Data taken from a collection:
_ _ _
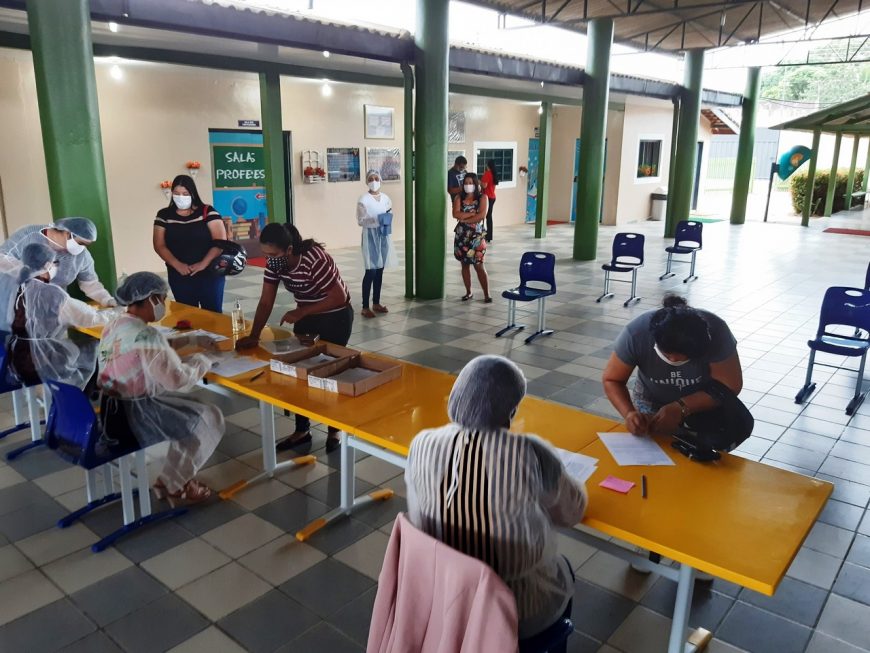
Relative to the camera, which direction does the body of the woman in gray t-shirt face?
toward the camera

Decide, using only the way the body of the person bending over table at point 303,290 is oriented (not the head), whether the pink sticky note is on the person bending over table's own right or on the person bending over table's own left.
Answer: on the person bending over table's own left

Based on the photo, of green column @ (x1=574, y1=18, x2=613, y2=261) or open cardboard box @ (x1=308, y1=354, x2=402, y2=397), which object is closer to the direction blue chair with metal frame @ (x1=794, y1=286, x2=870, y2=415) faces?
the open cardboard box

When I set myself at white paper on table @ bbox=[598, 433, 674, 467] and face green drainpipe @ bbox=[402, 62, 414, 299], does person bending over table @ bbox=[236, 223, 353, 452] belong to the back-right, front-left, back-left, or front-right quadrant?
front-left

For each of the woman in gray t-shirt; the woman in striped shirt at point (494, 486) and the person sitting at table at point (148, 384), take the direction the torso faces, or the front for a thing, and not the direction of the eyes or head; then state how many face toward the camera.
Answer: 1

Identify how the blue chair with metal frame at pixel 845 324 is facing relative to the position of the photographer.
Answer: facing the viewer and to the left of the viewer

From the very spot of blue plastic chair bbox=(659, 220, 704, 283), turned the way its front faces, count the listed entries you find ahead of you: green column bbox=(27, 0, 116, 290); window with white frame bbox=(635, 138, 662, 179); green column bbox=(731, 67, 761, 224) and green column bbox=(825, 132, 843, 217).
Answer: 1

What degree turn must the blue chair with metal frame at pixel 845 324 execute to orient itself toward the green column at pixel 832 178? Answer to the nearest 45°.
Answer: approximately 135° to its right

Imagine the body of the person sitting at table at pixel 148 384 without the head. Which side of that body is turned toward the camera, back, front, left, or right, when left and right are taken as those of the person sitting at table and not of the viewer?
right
_ _ _
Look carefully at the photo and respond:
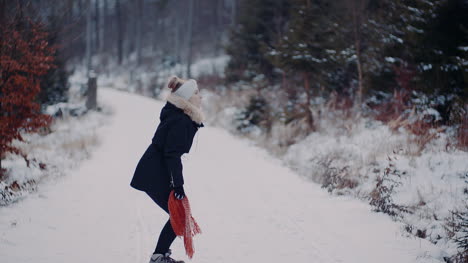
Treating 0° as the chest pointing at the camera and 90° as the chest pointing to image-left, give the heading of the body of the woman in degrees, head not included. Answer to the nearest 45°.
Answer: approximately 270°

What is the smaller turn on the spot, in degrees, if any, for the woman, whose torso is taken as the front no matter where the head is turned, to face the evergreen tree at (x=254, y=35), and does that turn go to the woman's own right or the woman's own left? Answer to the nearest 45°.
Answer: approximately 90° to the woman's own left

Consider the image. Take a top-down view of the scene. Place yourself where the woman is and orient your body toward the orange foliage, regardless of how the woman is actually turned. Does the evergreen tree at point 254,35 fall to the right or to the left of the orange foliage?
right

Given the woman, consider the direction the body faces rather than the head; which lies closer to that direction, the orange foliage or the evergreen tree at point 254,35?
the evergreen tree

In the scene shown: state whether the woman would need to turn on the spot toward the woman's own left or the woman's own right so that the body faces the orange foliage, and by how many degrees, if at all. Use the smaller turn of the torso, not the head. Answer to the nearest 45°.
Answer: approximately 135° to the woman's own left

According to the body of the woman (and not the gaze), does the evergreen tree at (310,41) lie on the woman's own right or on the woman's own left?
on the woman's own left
_ _ _
### EXERCISE
Please gather every line of the data above that contains the string "toward". Case counts.

### RESPONSE
toward the camera
For each of the woman in gray t-shirt; the woman in striped shirt at point (494, 486) and the person sitting at table at point (148, 384), take the direction the torso faces, or the front for a thing, and not the direction of the eyes or head; then state how many face toward the camera.
What degree turn must the blue chair with metal frame at pixel 845 324 execute to orient itself toward the green column at pixel 832 178? Answer to the nearest 45°.
Imagine the body of the person sitting at table at pixel 148 384 without the head. Which side of that body is turned toward the camera, back, front, left, or right, when left and right are taken as those of the person sitting at table and not of the viewer?
Consider the image. Take a top-down view of the scene. Place yourself where the woman is and orient your body toward the orange foliage, regardless of how the woman is actually turned. Does the evergreen tree at point 254,35 fall to the right or to the left of the orange foliage?
In the scene shown: state whether the woman would need to turn on the spot toward the woman's own left or the woman's own right so that the body faces the orange foliage, and by how many degrees, if at all. Use the smaller turn of the torso, not the head. Answer to the nearest 45°.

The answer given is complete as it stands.